Bis zuletzt hat er zu Hause, in München, oder von seinem Krankenhausbett aus an zahlreichen Projekten gearbeitet. Okwui war überhaupt stets am Arbeiten: am Lesen, Denken, Diskutieren, Argumentieren, Schreiben. Er tat dies nicht in Isolation; er war umgeben von einem vielschichtigen Kreis von Freund*innen und Kolleg*innen, die ihn bis zum Tag seines Todes besuchten. Okwui war ein Teamworker, stets auf Mission, mit einer scheinbar unendlichen Energie und Kraft. Er stellte heraus, dass es deutsche Institutionen waren, die ihm Raum, Mittel und Leitungsfunktionen zugänglich machten, um diese, für ihn essenziellen Paradigmenwechsel einzufordern. Was viele dabei übersahen, war seine Verletzlichkeit. Die kontinuierliche Erfahrung von Rassismus, und Fremdenhass trafen ihn zutiefst, und Heuchelei nahm er sofort war.
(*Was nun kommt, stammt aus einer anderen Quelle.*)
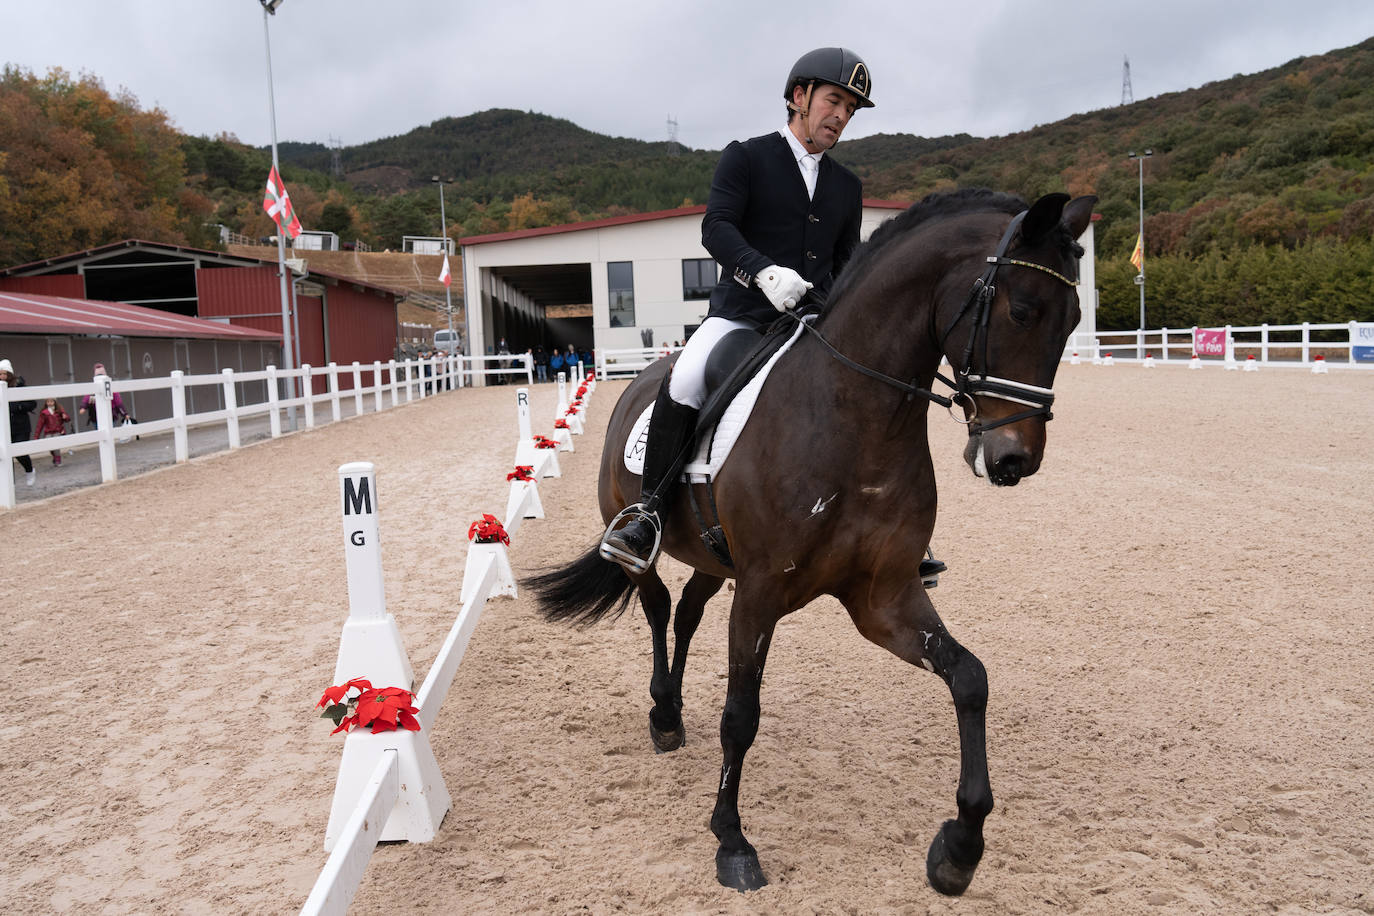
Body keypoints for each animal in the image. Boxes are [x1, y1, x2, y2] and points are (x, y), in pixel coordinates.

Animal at [524, 186, 1093, 895]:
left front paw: (960, 848)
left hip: (715, 561)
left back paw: (674, 710)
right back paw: (662, 715)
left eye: (1074, 320)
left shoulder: (883, 597)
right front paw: (732, 841)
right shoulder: (762, 591)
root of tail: (640, 379)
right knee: (657, 607)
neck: (856, 417)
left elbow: (969, 678)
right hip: (642, 543)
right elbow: (741, 714)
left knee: (687, 613)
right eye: (1021, 310)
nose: (1014, 460)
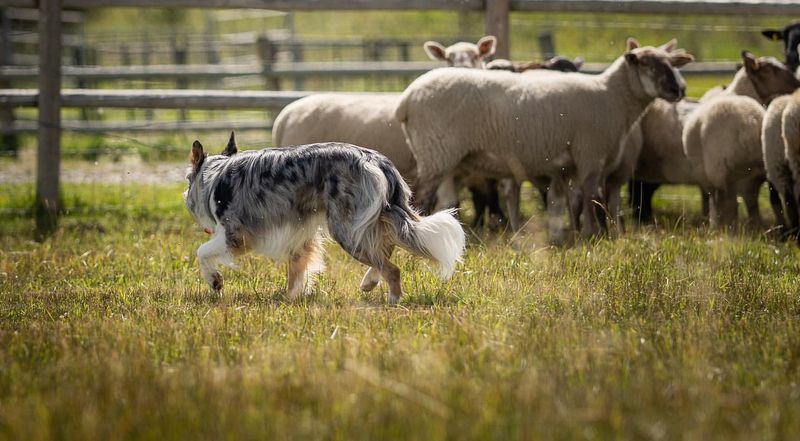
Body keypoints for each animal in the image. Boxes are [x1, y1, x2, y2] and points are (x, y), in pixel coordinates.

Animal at [184, 132, 466, 304]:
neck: (214, 177)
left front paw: (215, 282)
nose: (185, 197)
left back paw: (393, 300)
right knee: (385, 250)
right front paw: (291, 299)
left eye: (187, 182)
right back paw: (369, 282)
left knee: (391, 266)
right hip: (367, 220)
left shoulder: (235, 234)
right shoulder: (300, 235)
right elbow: (297, 269)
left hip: (345, 228)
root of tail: (376, 160)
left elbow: (201, 251)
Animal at [400, 38, 692, 242]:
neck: (612, 96)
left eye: (672, 64)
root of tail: (408, 96)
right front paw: (594, 235)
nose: (680, 89)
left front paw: (577, 234)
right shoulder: (590, 155)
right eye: (648, 64)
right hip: (438, 153)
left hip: (444, 158)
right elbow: (591, 197)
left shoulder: (572, 165)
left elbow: (576, 200)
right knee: (421, 198)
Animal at [680, 53, 800, 229]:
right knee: (741, 202)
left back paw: (722, 228)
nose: (797, 84)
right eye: (770, 70)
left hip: (717, 173)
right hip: (739, 171)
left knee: (724, 202)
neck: (739, 92)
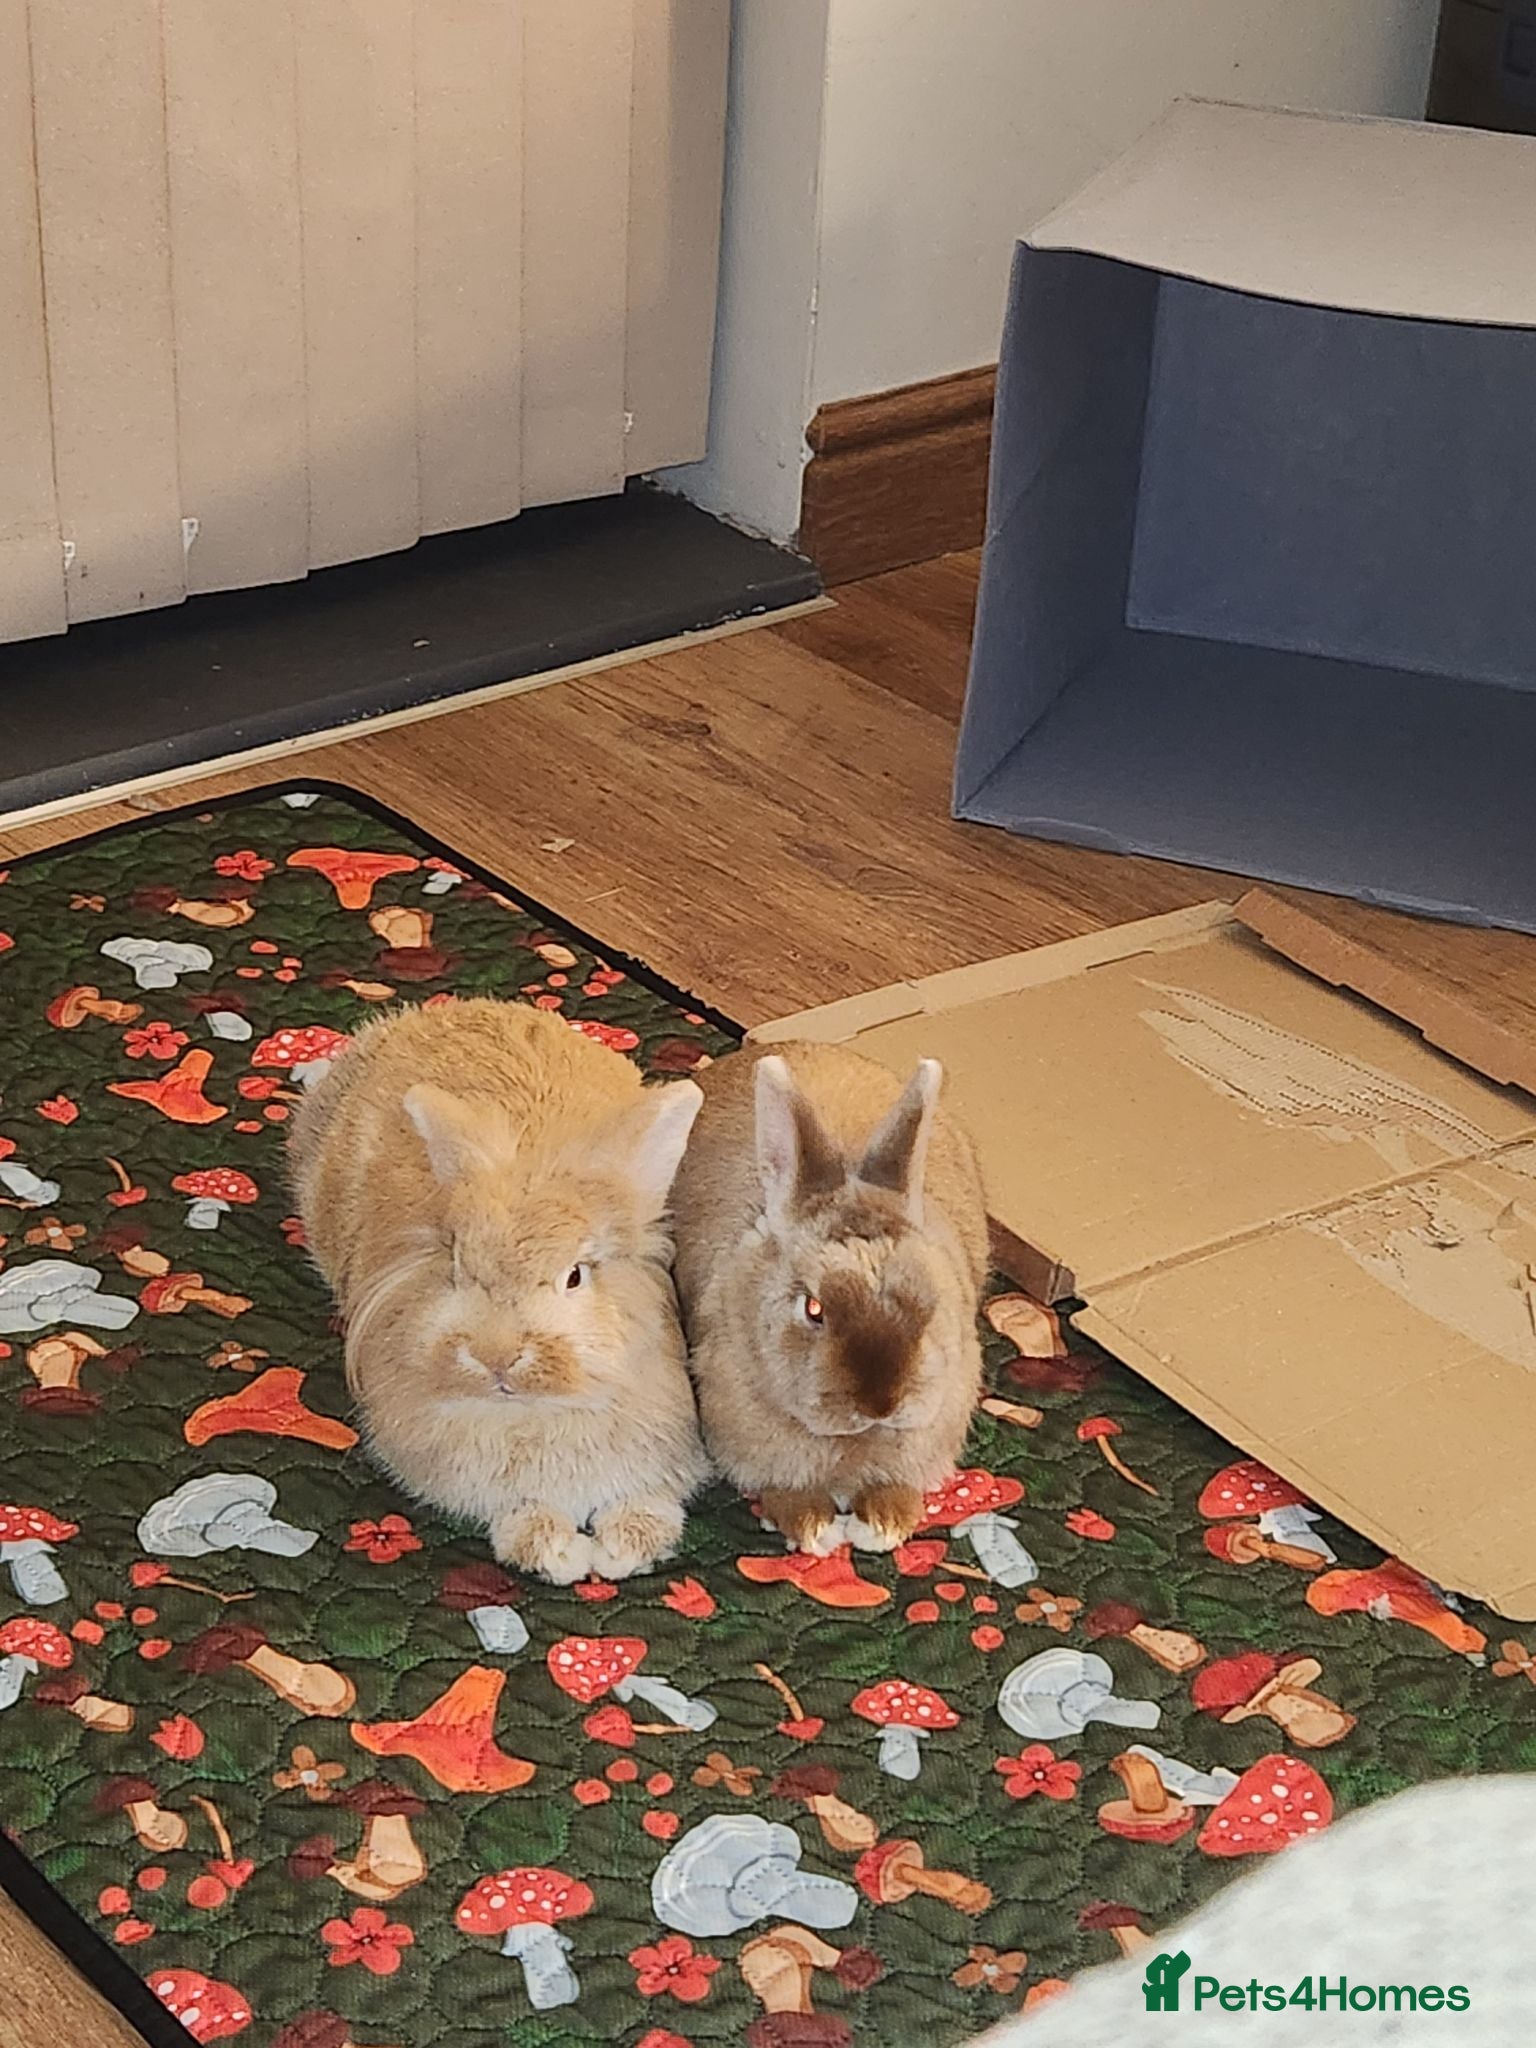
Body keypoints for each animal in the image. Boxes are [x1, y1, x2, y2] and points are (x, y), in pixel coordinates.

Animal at [289, 997, 708, 1585]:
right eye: (457, 1265)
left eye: (575, 1275)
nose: (496, 1357)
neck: (540, 1410)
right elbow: (523, 1510)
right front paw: (557, 1555)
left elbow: (649, 1502)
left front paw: (622, 1549)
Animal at [669, 1039, 989, 1556]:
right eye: (814, 1309)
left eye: (928, 1305)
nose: (881, 1403)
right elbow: (789, 1495)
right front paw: (815, 1530)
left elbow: (894, 1489)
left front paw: (882, 1525)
Okwui war selbstbewusst und nahm seine berufliche Position nicht als Selbstverständlichkeit wahr. Er fand, dass seine Errungenschaften als Direktor am Haus der Kunst, einem Haus ohne Sammlung, dem er durch seine ambitionierten globalen Projekte zu internationaler Relevanz auf dem Level großer Museen verhalf, nach seinem krankheitsbedingten Rückzug durch die Herausstellung bereits vor seiner Zeit bestehender struktureller Probleme geschmälert wurden. Die in den Medien kommunizierten Gründe dieser Probleme und die Absage der Ausstellungen von Joan Jonas und Adrian Piper machten ihn wütend.
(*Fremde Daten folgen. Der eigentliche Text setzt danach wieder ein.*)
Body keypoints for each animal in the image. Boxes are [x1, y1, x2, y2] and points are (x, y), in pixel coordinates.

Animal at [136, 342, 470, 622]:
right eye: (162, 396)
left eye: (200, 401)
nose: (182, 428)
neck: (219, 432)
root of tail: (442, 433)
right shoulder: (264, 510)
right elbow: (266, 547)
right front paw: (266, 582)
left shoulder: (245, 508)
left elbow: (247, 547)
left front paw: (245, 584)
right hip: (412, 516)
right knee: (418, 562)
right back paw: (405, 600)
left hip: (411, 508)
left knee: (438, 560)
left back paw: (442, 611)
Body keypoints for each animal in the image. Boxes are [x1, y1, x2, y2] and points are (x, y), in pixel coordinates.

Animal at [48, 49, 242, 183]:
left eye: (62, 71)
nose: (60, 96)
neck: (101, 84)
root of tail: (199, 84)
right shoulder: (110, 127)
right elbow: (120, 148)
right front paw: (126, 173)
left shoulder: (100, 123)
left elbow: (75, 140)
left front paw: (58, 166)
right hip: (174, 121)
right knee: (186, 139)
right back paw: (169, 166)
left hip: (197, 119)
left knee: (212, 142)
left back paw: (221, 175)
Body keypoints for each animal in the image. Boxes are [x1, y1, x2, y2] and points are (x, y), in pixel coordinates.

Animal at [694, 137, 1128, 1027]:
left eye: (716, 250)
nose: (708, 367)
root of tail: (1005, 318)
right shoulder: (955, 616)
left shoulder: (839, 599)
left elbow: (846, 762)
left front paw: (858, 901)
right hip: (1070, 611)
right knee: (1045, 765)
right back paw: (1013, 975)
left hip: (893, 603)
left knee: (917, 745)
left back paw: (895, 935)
Okwui war ein eleganter Weltbürger, charismatisch und eloquent, aber seine Position war die eines Afrikaners, der die kontinuierlichen Hegenomiebestrebungen westlicher Politik und Wirtschaft nicht akzeptierte. Der andere Strang seiner Ausstellungen und Publikationen konzentrierte sich daher auf die Kunst und das Potenzial eines postkolonialen Afrikas, so auch die von ihm gegründete und zunächst mit Olu Oguibe und bis heute mit Chika Okeke-Agulu und Salah Hassen herausgegebene Kunstzeitschrift NKA.
Trotz seiner fortgeschrittenen schweren Erkrankung war er aktiv eingebunden in neue Projekte, wie in den ersten Pavillon von Ghana auf der diesjährigen Venedig Biennale oder das neu gegründete Afrikainstitut in Sharjah, geleitet von seinem langjährigen engen Freund Salah Hassan.
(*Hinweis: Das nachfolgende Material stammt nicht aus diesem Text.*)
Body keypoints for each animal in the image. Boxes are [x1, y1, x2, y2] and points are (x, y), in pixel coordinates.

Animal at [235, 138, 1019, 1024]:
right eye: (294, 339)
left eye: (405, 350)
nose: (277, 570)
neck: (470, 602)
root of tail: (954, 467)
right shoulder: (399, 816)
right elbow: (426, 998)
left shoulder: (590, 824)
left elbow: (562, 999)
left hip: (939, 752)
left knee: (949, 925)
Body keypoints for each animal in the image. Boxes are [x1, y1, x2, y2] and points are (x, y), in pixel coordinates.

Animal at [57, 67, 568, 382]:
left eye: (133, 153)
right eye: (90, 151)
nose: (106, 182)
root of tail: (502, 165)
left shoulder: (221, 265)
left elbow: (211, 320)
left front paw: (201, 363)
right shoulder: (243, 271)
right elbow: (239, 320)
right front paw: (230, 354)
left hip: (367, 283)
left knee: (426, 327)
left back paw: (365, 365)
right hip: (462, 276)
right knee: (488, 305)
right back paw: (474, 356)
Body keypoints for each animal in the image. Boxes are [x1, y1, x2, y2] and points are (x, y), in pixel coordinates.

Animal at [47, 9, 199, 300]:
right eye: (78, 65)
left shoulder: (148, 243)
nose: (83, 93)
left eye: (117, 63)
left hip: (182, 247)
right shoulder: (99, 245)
Okwui war betroffen angesichts eines wieder zunehmend von Fremdenhass und Rassismus geprägten Populismus, auch war er besorgt um die Zukunft seiner Tochter. Er wollte sich weiterhin einbringen und einmischen. Wollen wir Okwuis wichtige Position und kompromisslose Haltung in der Tat würdigen, heißt dies, seine Projekte ebenso kompromisslos fortzusetzen.
Ute Meta Bauer ist Gründungsdirektorin des NTU Centre for Contemporary Art Singapore und Professorin an der School of Art, Design and Media, Nanyang Technological University. Sie war Co-Kuratorin der Documenta11.